4.5. Coupling of Pegylated Quantum Dots with Complete Antigen AFB1-BSA
The cross-linking principle of polyethylene glycol-modified quantum dots and AFB1-BSA is based on the fact that after heat treatment of BSA, a part of the internal hydrophobic structure will be exposed, which can be adsorbed with PEG on the surface of quantum dots. The cross-linking steps are as follows: 22.2 µL of 100 mM PBS was added to 200 µL of 1 µM PEG-modified quantum dot solution to prepare a 10 mM PBS quantum dot solution (pH 7.4). Subsequently, 67 µg of AFB1-BSA was added and mixed, followed by a boiling water bath for 10 min, centrifugation at 25,000 rpm for 15 min, the supernatant was discarded, and the quantum dots were resuspended.

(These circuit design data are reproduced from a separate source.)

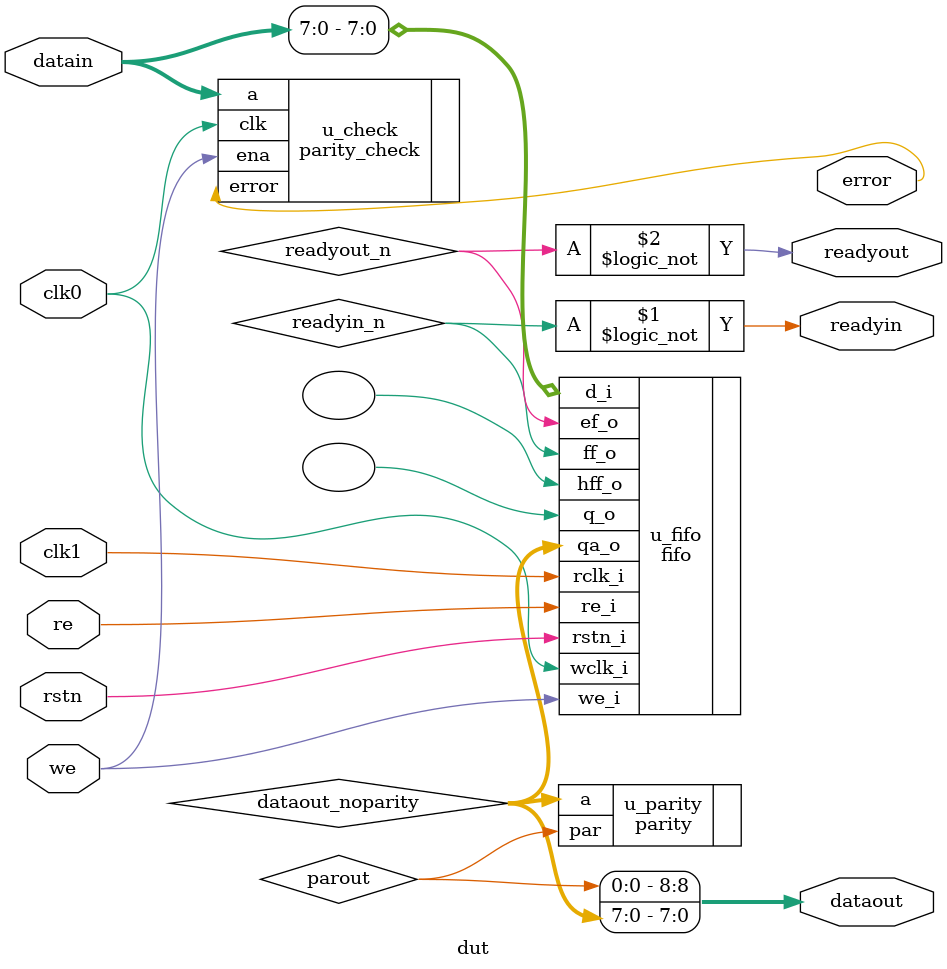
<source format=sv>

module dut (
  input  clk0,
  input  clk1,
  input  rstn,
  input  we,
  input  [8:0] datain,
  input  re,
  output readyin,
  output [8:0] dataout,
  output readyout,
  output error
);

  wire readyin_n;
  wire readyout_n;
  wire [7:0] dataout_noparity;

  parity_check #(
    .WIDTH (9)
  ) u_check (
    .clk   ( clk0   ),
    .ena   ( we     ),
    .a     ( datain ),
    .error ( error  )
  );

  fifo #(
    .WIDTH (8),
    .DEPTH (6)
  ) 
  u_fifo (
    .rstn_i ( rstn ),
    .wclk_i ( clk0 ),
    .rclk_i ( clk1 ),
    .we_i   ( we ),
    .d_i    ( datain[7:0] ),
    .re_i   ( re ),
    .q_o    (),
    .qa_o   ( dataout_noparity ),
    .ff_o   ( readyin_n ),
    .hff_o  (),
    .ef_o   ( readyout_n )
  );

  assign readyin = !readyin_n;
  assign readyout = !readyout_n;

  parity #(
    .WIDTH (8)
  )
  u_parity (
    .a   ( dataout_noparity ),
    .par ( parout )
  );

  assign dataout = { parout, dataout_noparity };

endmodule

</source>
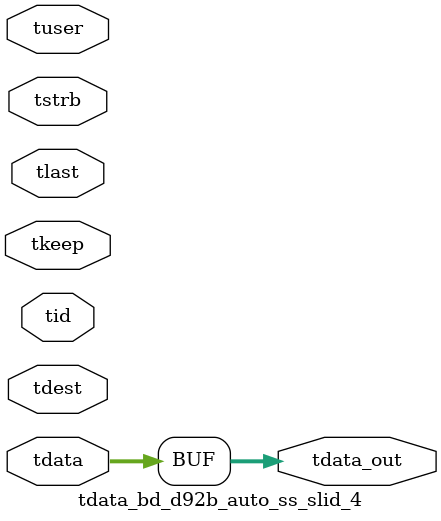
<source format=v>


`timescale 1ps/1ps

module tdata_bd_d92b_auto_ss_slid_4 #
(
parameter C_S_AXIS_TDATA_WIDTH = 32,
parameter C_S_AXIS_TUSER_WIDTH = 0,
parameter C_S_AXIS_TID_WIDTH   = 0,
parameter C_S_AXIS_TDEST_WIDTH = 0,
parameter C_M_AXIS_TDATA_WIDTH = 32
)
(
input  [(C_S_AXIS_TDATA_WIDTH == 0 ? 1 : C_S_AXIS_TDATA_WIDTH)-1:0     ] tdata,
input  [(C_S_AXIS_TUSER_WIDTH == 0 ? 1 : C_S_AXIS_TUSER_WIDTH)-1:0     ] tuser,
input  [(C_S_AXIS_TID_WIDTH   == 0 ? 1 : C_S_AXIS_TID_WIDTH)-1:0       ] tid,
input  [(C_S_AXIS_TDEST_WIDTH == 0 ? 1 : C_S_AXIS_TDEST_WIDTH)-1:0     ] tdest,
input  [(C_S_AXIS_TDATA_WIDTH/8)-1:0 ] tkeep,
input  [(C_S_AXIS_TDATA_WIDTH/8)-1:0 ] tstrb,
input                                                                    tlast,
output [C_M_AXIS_TDATA_WIDTH-1:0] tdata_out
);

assign tdata_out = {tdata[63:0]};

endmodule


</source>
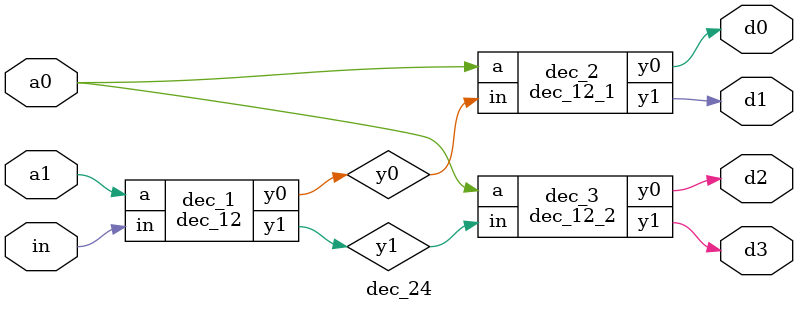
<source format=v>


// Verification Directory fv/dec_24 

module dec_12(a, in, y0, y1);
  input a, in;
  output y0, y1;
  wire a, in;
  wire y0, y1;
  NOR2BXL g17(.AN (in), .B (a), .Y (y0));
  AND2X1 g18(.A (in), .B (a), .Y (y1));
endmodule

module dec_12_1(a, in, y0, y1);
  input a, in;
  output y0, y1;
  wire a, in;
  wire y0, y1;
  NOR2BXL g17(.AN (in), .B (a), .Y (y0));
  AND2XL g18(.A (a), .B (in), .Y (y1));
endmodule

module dec_12_2(a, in, y0, y1);
  input a, in;
  output y0, y1;
  wire a, in;
  wire y0, y1;
  NOR2BXL g17(.AN (in), .B (a), .Y (y0));
  AND2XL g18(.A (a), .B (in), .Y (y1));
endmodule

module dec_24(a0, a1, in, d0, d1, d2, d3);
  input a0, a1, in;
  output d0, d1, d2, d3;
  wire a0, a1, in;
  wire d0, d1, d2, d3;
  wire y0, y1;
  dec_12 dec_1(a1, in, y0, y1);
  dec_12_1 dec_2(a0, y0, d0, d1);
  dec_12_2 dec_3(a0, y1, d2, d3);
endmodule


</source>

4.6. Sample Automatic Processing
Representative samples were thoroughly ground and homogenized according to the Codex General Guidelines on Sampling from the FAO and WHO with minor modifications [
38].Cereal samples are treated as follows: 3 points are randomly selected for sampling, and the sampling amount of each point is 0.5 kg as the laboratory sample size. All laboratory samples were pulverized with a particle size of 0.5 mm. After fully mixing, 5 g of the sample was weighed for processing. Oil samples are treated as follows: after the peanut oil sample is fully mixed, 5 g of the sample is weighed for processing. Sequentially, 5 g [
37] sample and 20 mL extraction solution were vortexed at 2500 rpm for 20 min in a centrifuge tube (50-mL). Finally, the centrifuge tube was centrifuged at 7000 rpm for 5 min, with the supernatants for further analysis. Proper mixing frequency, mixing amplitude, and sufficient reaction time can ensure sufficient reaction, washing, and elution of the sample. In order to prevent the solvent from splashing out during the mixing process, the mixing range was set to 80%, and other reaction conditions were shown in
Table 5. After the pretreatment, the eluates in 5 wells were collected for detection by atomic absorption spectrometer or LC-MS/MS [
37].
4.7. Atomic Absorption Detection
The determination of cadmium (Cd
2+) was done by using the graphite furnace atomic absorption spectrometer (CPG2S, China). A Cd hollow cathode lamp operating at the 228.8 nm analytical line (4 mA current and a 0.8 nm spectral bandpass) was used for absorbance measurement, and the deuterium lamp was used to correct the background. Other experimental conditions and heating procedures are shown in
Table 6.
4.8. Method Verification
The linear range, limit of detection (LOD), limit of quantification (LOQ), recovery, intra-day relative standard deviation, and inter-day relative standard deviation were determined for the method, and real samples were analyzed together by LC-MS/MS. Where the limit of detection (3 σ/s) and the limit of quantification (10 σ/s) are calculated from the calibration, “σ” is the standard deviation of the 11 blank measurements, and “s” is the slope of the calibration curve.